(Stored items from a collection)
........

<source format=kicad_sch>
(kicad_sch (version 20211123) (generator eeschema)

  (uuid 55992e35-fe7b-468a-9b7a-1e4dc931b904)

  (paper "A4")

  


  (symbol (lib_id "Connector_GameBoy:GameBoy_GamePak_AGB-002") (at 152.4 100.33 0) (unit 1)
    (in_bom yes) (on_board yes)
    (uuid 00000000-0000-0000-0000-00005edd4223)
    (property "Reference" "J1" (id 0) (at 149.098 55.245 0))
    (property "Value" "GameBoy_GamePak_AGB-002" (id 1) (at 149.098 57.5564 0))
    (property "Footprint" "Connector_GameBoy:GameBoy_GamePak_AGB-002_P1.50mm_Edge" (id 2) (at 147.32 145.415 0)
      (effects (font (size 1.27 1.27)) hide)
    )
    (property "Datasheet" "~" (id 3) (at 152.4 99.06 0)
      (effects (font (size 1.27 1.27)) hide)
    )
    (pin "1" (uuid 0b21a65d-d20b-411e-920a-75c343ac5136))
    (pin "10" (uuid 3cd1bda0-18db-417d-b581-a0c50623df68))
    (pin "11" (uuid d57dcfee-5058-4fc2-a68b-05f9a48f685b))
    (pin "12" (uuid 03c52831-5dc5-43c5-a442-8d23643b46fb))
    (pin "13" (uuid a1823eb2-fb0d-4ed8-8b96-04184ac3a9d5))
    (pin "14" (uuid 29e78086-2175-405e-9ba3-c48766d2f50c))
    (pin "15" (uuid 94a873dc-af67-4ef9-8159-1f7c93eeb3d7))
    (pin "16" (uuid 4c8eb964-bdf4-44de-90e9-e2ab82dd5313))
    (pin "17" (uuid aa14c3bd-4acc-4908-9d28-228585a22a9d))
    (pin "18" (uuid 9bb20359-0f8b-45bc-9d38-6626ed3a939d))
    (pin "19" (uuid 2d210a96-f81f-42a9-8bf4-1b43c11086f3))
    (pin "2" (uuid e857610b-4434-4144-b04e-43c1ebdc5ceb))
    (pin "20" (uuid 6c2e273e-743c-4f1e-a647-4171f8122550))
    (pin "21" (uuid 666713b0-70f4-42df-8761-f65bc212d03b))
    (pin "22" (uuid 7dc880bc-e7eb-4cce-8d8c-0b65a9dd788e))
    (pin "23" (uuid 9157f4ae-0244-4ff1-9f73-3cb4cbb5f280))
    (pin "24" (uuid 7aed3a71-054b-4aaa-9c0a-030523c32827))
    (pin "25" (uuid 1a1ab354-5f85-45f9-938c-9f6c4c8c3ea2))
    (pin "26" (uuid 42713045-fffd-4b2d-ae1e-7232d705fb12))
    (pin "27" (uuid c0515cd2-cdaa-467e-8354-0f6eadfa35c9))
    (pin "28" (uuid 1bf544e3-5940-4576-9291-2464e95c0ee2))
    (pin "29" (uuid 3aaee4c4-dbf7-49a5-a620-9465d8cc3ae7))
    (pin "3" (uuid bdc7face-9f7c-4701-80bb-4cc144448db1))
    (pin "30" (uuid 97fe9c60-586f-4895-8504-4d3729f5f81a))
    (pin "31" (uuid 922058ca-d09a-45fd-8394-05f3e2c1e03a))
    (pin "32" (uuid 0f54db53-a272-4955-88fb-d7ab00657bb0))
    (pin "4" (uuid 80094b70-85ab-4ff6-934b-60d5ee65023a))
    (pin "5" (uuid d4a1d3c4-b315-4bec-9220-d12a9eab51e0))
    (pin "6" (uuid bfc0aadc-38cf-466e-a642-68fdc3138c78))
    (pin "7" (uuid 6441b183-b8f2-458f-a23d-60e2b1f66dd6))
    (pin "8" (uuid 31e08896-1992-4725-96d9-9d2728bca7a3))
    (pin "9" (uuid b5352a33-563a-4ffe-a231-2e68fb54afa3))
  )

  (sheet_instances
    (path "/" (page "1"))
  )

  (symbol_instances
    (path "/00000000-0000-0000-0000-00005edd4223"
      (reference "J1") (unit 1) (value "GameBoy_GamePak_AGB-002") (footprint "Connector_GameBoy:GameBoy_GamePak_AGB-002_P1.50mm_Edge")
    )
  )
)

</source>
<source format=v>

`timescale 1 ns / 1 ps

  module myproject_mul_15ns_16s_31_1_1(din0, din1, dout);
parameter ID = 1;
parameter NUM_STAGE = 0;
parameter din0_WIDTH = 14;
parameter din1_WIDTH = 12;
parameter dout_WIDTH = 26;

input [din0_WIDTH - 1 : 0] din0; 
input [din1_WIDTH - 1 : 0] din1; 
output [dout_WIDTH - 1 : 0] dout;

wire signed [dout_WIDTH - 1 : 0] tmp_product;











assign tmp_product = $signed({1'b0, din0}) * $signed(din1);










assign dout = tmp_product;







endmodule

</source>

........

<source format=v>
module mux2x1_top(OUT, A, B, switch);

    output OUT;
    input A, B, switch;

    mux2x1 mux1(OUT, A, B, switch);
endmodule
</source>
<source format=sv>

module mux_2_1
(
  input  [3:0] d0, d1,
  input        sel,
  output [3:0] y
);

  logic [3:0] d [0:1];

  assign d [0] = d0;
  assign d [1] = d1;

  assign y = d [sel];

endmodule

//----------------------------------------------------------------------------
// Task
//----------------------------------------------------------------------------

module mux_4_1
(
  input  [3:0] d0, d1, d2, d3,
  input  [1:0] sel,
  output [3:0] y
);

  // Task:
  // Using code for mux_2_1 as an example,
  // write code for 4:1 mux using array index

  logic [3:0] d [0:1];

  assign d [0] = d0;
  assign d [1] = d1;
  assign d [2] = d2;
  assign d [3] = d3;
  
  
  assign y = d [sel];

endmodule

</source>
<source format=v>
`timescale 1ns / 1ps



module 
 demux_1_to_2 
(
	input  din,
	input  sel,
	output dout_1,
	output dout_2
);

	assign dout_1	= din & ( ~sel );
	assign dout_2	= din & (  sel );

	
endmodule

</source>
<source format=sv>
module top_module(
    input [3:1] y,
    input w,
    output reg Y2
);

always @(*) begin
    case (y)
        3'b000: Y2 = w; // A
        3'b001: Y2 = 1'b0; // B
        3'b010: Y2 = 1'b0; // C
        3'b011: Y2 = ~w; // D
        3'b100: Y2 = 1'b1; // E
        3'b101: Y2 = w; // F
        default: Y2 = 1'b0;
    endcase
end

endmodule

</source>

........

Activity: Write down how many lines above contain the string "parameter", and nothing besides.

Written answer: 5